David Cameron has resigned from his leadership of the Tory Party. Photo: Wikipedia David Cameron has resigned from his leadership of the Tory Party. Photo: Wikipedia

The tide is turning against austerity. How can we take advantage of the Tories’ crisis?

What a difference a year makes. Less than twelve months on from the Tories return to power they are in deep crisis. The media hoopla over the Tories triumph and Labour having to ‘learn the lessons of defeat’ and shift further to the right now seem like a distant memory. 

The victors of last May, Cameron and Osborne, are both now marked men, dragged low by the Panama scandal and a botched Budget respectively.

And then there is the referendum. The Tories inability to define a clear and agreed strategy for Britain’s relations with Europe will provoke further upsets ahead of the vote itself which may now well upset the whole EU applecart. 

Against neoliberalism

How different all of this is from the smug commentary of last summer when the media were lecturing us about the political genius of the Tories heir apparent, George Osborne, who by redefining the centre ground was creating a new Conservative hegemony.

The crisis facing the right is not unique to Britain.
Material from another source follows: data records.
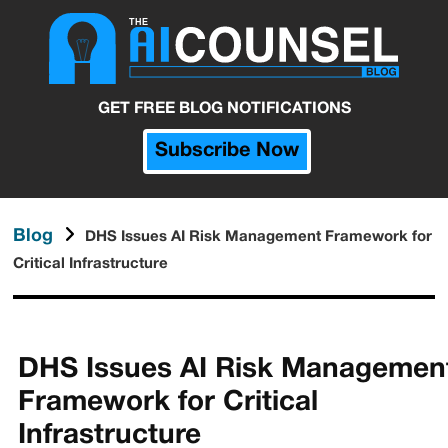
GET FREE BLOG NOTIFICATIONS
Subscribe Now
Blog
DHS Issues AI Risk Management Framework for
Critical Infrastructure
DHS Issues AI Risk Managemen
Framework for Critical
Infrastructure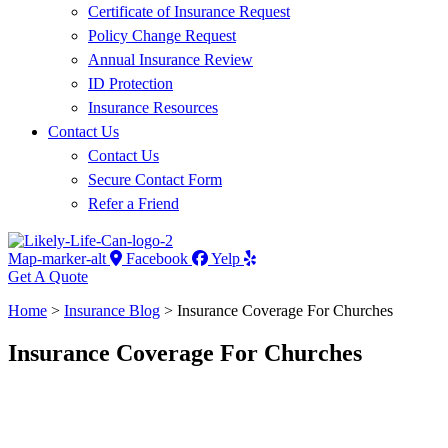
Certificate of Insurance Request
Policy Change Request
Annual Insurance Review
ID Protection
Insurance Resources
Contact Us
Contact Us
Secure Contact Form
Refer a Friend
Map-marker-alt
Facebook
Yelp
Get A Quote
Home
>
Insurance Blog
>
Insurance Coverage For Churches
Insurance Coverage For Churches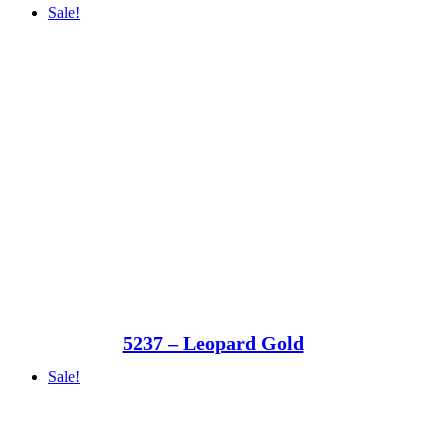
Sale!
5237 – Leopard Gold
Sale!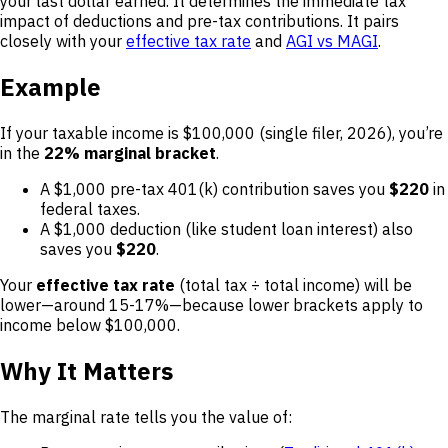
your last dollar earned. It determines the immediate tax
impact of deductions and pre-tax contributions. It pairs
closely with your
effective tax rate
and
AGI vs MAGI
.
Example
If your taxable income is $100,000 (single filer, 2026), you’re
in the
22% marginal bracket
.
A $1,000 pre-tax 401(k) contribution saves you
$220
in
federal taxes.
A $1,000 deduction (like student loan interest) also
saves you
$220
.
Your
effective tax rate
(total tax ÷ total income) will be
lower—around 15-17%—because lower brackets apply to
income below $100,000.
Why It Matters
The marginal rate tells you the value of: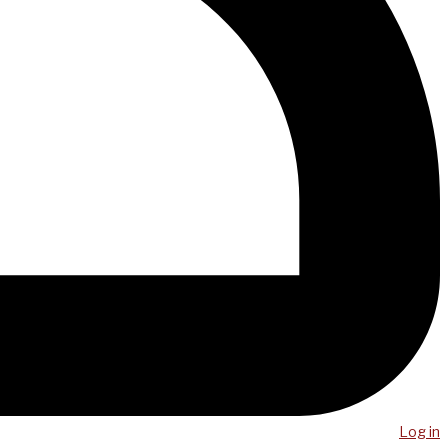
Log in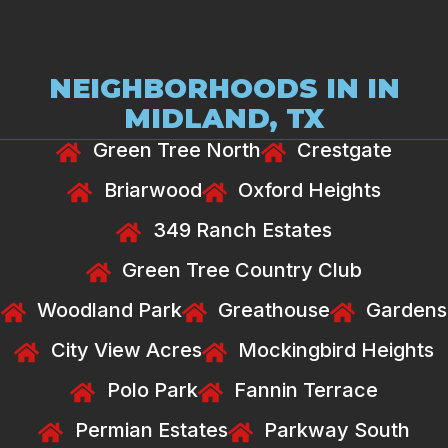
NEIGHBORHOODS IN IN
MIDLAND, TX
Green Tree North
Crestgate
Briarwood
Oxford Heights
349 Ranch Estates
Green Tree Country Club
Woodland Park
Greathouse
Gardens
City View Acres
Mockingbird Heights
Polo Park
Fannin Terrace
Permian Estates
Parkway South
Across  Europe and US the tide is turning against neo-liberalism. People are rejecting the political establishment and looking for an alternative. Jeremy Corbyn is one expression of this, the rise of Bernie Sanders is another.

If the Great Recession did not dispel the final illusions in neoliberalism then austerity certainly has. This repackaging of Thatcherism has not restored economic growth. Instead wealth has been transferred from the great majority to a small minority. They are now richer than ever, whilst most people feel poorer.

How different too it is turning out from what some predicted would be a “carnival of reaction” ahead of the Euro referendum. Nigel Farage has been a near-total irrelevance in the campaign, and both the official Leave and Remain sides have been more than happy to talk up the “threat” of migration to make their case. 

Far from British politics shifting further and further to the right in the lead up to the vote, precisely the opposite has happened. Opposition to further cuts to disability benefits is overwhelming. Clear majorities support nationalisation for steel – including a majority of Tory voters. Repugnance at tax evasion is visceral.

Fortunately we have at last in the shape of the Corbyn-led Labour party a parliamentary opposition deserving of the name. It is giving expression to the feelings of millions of ordinary people. This is a massive and important change.

Osborne’s bizarre attempt to position himself as the  friend of ‘hard working families’ was sunk as the Labour front bench focused their fire on him and the ongoing and vicious assault on the welfare budget. Osborne’s  rapid retreat on such a key measure may prove fatal to his leadership ambitions, IDS’s petulant resignation being just the final twist of a knife that others had inserted.

Having done for Osborne, Cameron is now in the firing line. The relentless attack on his “private” financial arrangements have forced him into the open. The pretence of the Camerons being just another average middle class family have been torn away to reveal them as being members of a self-serving and tax-evading elite now loathed by much of the country.

How different from the days when Labour leaders would compete with the Tories in talking about ‘welfare reform’. The Labour Party was created as an expression of working people’s desire for change. It should speak up for ordinary people.

Corbyn, McDonnell and Abbott rightly express the feelings of millions. But it is the movements against war and austerity which have shifted mass opinion. The victory over Personal Independence Payments was only made possible by six years of militant campaigning by the disabled against IDS and the DWP.

The EU question

Corbyn  cannot go further than the moment though and that is why he is stymied on the EU question. There is no such consensus in the movement on this and so do the best he can do is sit on his hands, which is still better than rushing to the save Cameron as the Blairites want him to do. If we vote to leave they may well try and move against him. The support of the movements which got him elected will then be key. 

They may come sooner though if the results are bad on 5 May. We all hope that Labour does well even if few on the left feel any  enthusiasm for its candidates, especially in London and Scotland. There is still much that needs to change in the party. 

The key battle though is not on the Labour benches, it is the battle of ideas, the struggle to change the minds of millions of people. And here the movements are central. Fortunately they are experiencing lift off. Demonstrations and protests are now firing off across the country and are even being felt in Tory heartlands. 

From small local protests to the People’s Assembly’s national demonstrations, the feeling of mass political radicalisation is palpable. This shift is also being expressed through industrial action. The movement is now being led by doctors and teachers but there is also clearly a new mood of militancy in workplaces across the country. 

That means continuing to set a political lead from the left. We must continue to build the movements and what the election of Jeremy Corbyn last summer represented. The enemies on his own side have not gone away. 

But we must keep our eyes on the main enemy: the Tories. They are much weakened, but a wounded beast can also be more vicious. Their crisis is our opportunity. We must strike the Tories  again and again until they break and fall from power.